Исходный текст:
※ ※ ※

Впрочем, это не помешало Екатерине упразднить гетманство, когда до нее донеслись слухи, что Кирила Разумовский хочет, по примеру Богдана Хмельницкого, сделать свою власть над Украиной наследственной.

Разумовские наряду с Шереметевыми были первыми богачами в России. Состояние генерал-фельдмаршала Кирилы Григорьевича Разумовского складывалось из гетманских земель, приданого его жены Екатерины, урожденной Нарышкиной, и наследства, оставленного братом Алексеем.

Последние годы жизни Кирила Разумовский провел в городе Почепе. Здесь им был построен большой Воскресенский собор, сохранившийся до наших дней, и дворец, разрушенный во время Великой Отечественной войны. Возводил его архитектор Яновский по проекту де ла Мотта. Поскольку нам еще придется вернуться к этому дворцу, воспользуемся его описанием, сделанным лет сто семьдесят назад путешествовавшим немцем Оттоном фон Гуном («Поверхностные замечания по дороге от Москвы в Малороссию к осени 1805 года»):

«Он есть великолепное каменное здание, необъятного пространства. Главною фасадою стоит в саду. С другой стороны, то есть со стороны двора, флигели его составляют превеликий овал, за коими построены еще хозяйственные строения. Во всем вообще здании семеро ворот. Средняя часть дома, или главный корпус, который занимается самим графом, состоит из двух этажей, на погребах и имеет со стороны двора портику. Во всем фасаде двадцать пять окон, и я должен был пройти сто тридцать шагов, когда хотел смерить весь ряд комнат нижнего этажа главного корпуса. Особливо хорош там зал для балов и концертов. Также и библиотека, из пяти тысяч книг состоящая. Сад перед домом велик, расположен в голландском вкусе и отделяется от противоположного луга, который, нечувствительно возвышаясь, простирается до горизонта, рекой Судостью...»

※ ※ ※

Выполните задания:
1. Ответьте на вопросы по отрывку о Кириле Разумовском и пометьте ответы так же, как вопросы.
(a) В каком городе Кирила Разумовский провел последние годы жизни?
(b) Из скольких книг состояла библиотека во дворце?
(c) Какая река отделяет сад перед домом от противоположного луга?
2. Допишите следующую часть отрывка о Кириле Разумовском, начав сразу после последнего приведенного предложения.

[Координаты ключевых точек]
※ ※ ※

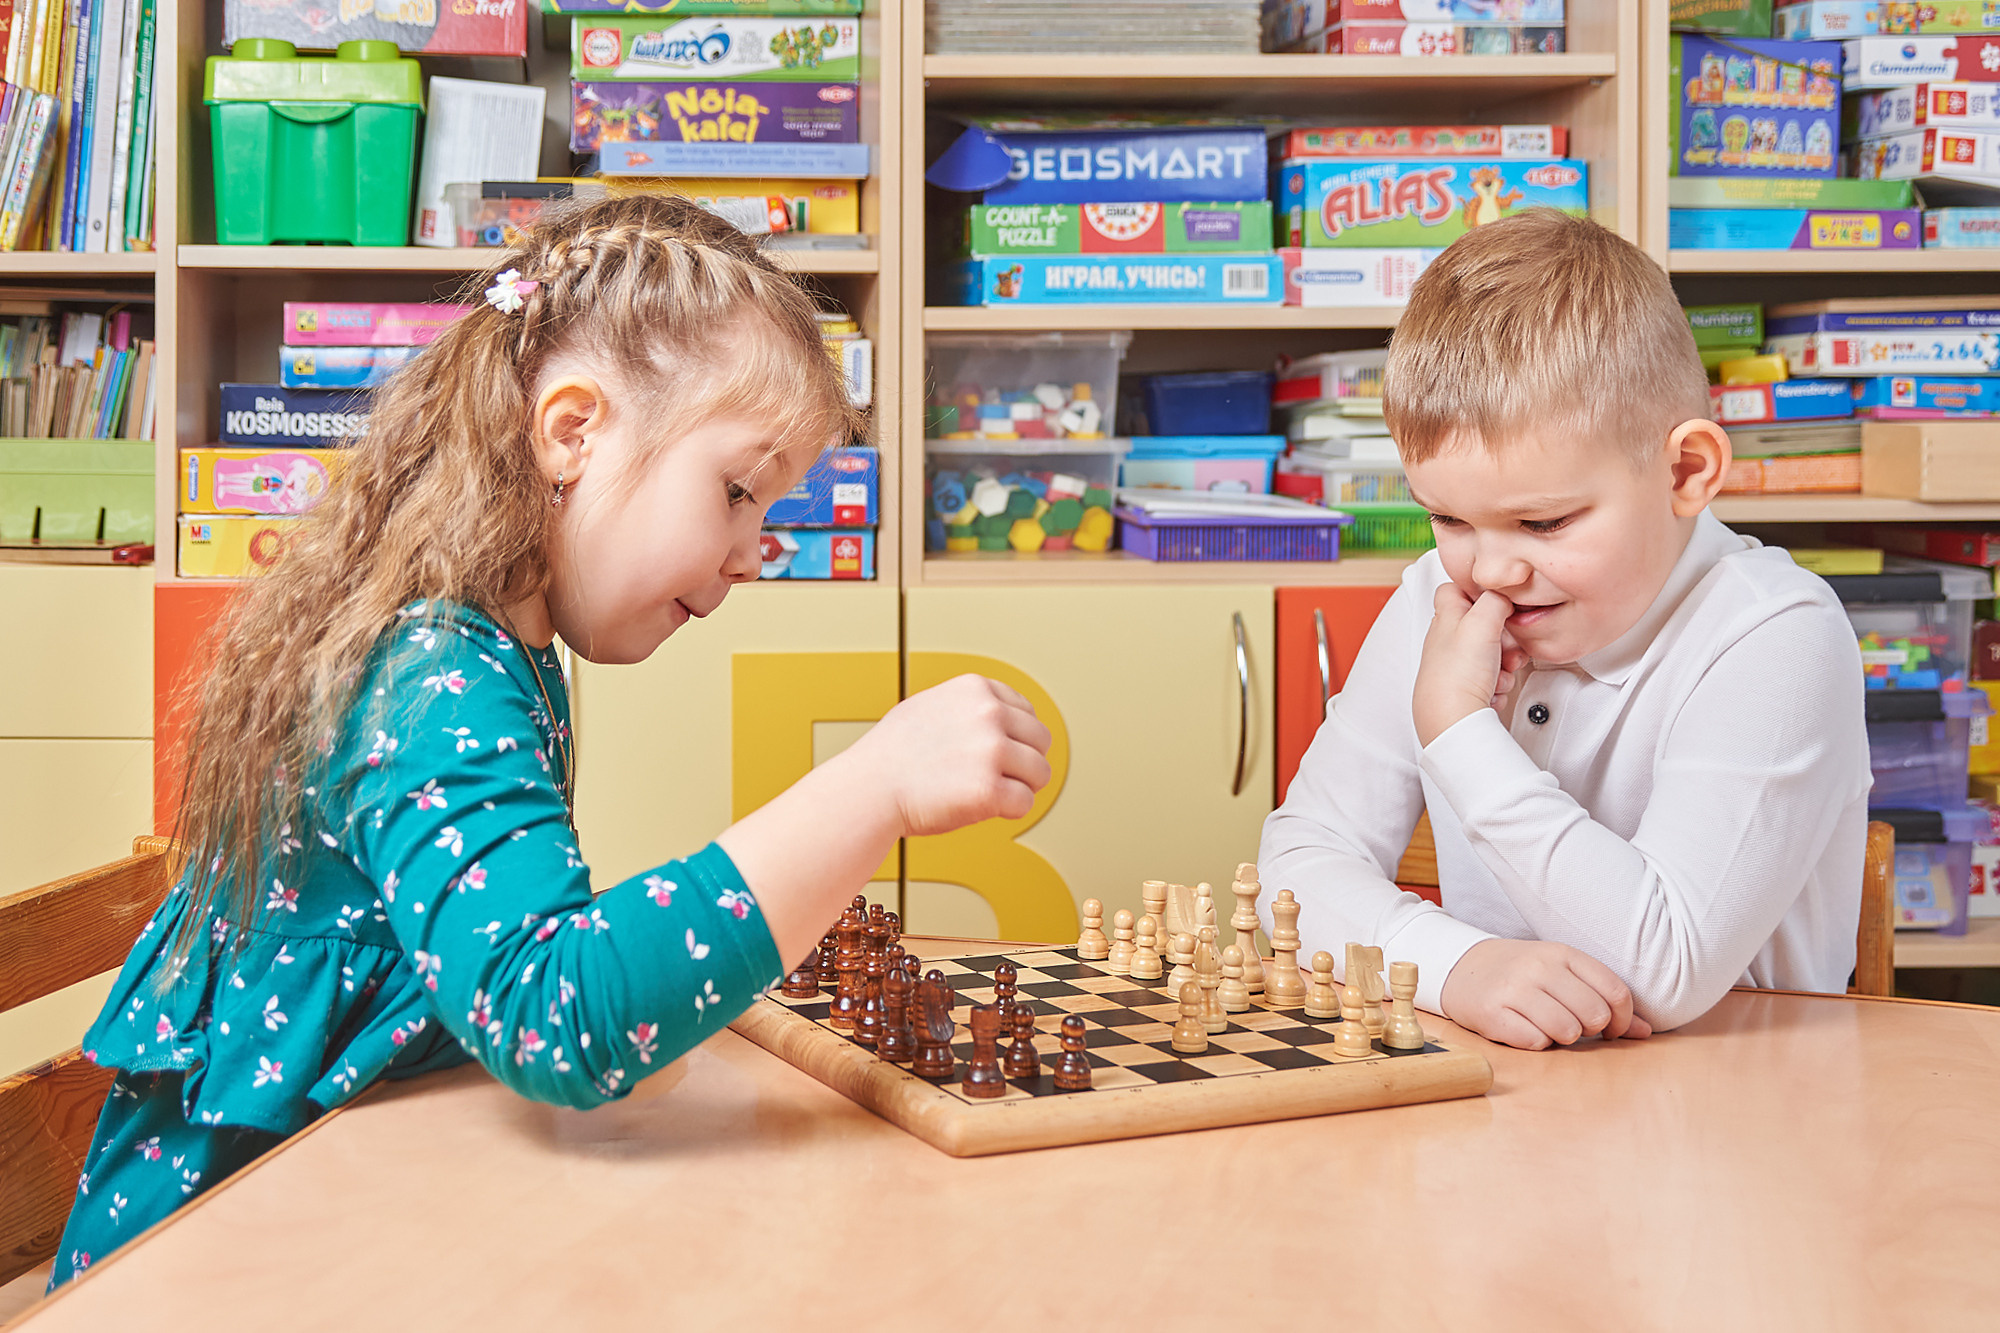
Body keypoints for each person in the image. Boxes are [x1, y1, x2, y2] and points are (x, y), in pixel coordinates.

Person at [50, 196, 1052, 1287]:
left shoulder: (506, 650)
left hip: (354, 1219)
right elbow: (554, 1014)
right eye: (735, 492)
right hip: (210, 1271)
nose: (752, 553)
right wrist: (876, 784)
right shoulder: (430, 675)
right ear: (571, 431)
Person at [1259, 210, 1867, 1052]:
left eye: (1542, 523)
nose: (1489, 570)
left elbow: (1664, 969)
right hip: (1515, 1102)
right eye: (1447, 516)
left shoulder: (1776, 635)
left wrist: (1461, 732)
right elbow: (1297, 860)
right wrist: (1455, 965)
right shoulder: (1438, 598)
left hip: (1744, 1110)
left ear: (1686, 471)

※ ※ ※

Ответы:
1.
(a) В городе Почепе.
(b) Из пяти тысяч книг.
(c) Река Судость.

2.
В этом дворце у старого Разумовского было человек триста прислуги. Его уже водили под руки, а он все еще принимал гостей и играл по крупной в карты.

Первое поколение Разумовских отличалось отсутствием заносчивости, доступностью, хлебосольством. Своими десятками тысяч подданных оно управляло весьма снисходительно, без излишней жестокости. Может быть, сказывалось происхождение, память об убогом детстве... Во всяком случае, существует рассказ о Кириле Разумовском, которому англичанин-управляющий доложил о бегстве нескольких сотен крестьян в Новороссийский край.

- Можно ли быть до такой степени неблагодарными! - добавил англичанин. - Ваше сиятельство относится к своим подданным как истинный отец...

- Батько хорош, - ответил Кирила Григорьевич, - да матушка-свобода в тысячу раз лучше. Умные хлопцы: на их месте я бы тоже утек.

Свои огромные доходы Разумовские тратили в основном на возведение палат и церквей в Петербурге, Москве, Батурине, Почепе, Петровском-Разумовском и в других имениях. Они наполняли здания редчайшими коллекциями, библиотеками, произведениями искусства, скупая все подряд у обедневших западных аристократов. Они давали работу Растрелли и Казакову, отечественным художникам, скульпторам и ремесленникам. И в конечном счете все эти сокровища вернулись к народу...

Последующие поколения Разумовских предпочитали все больше жить за границей, обогащать вывозимыми из России доходами парижских и венских буржуа.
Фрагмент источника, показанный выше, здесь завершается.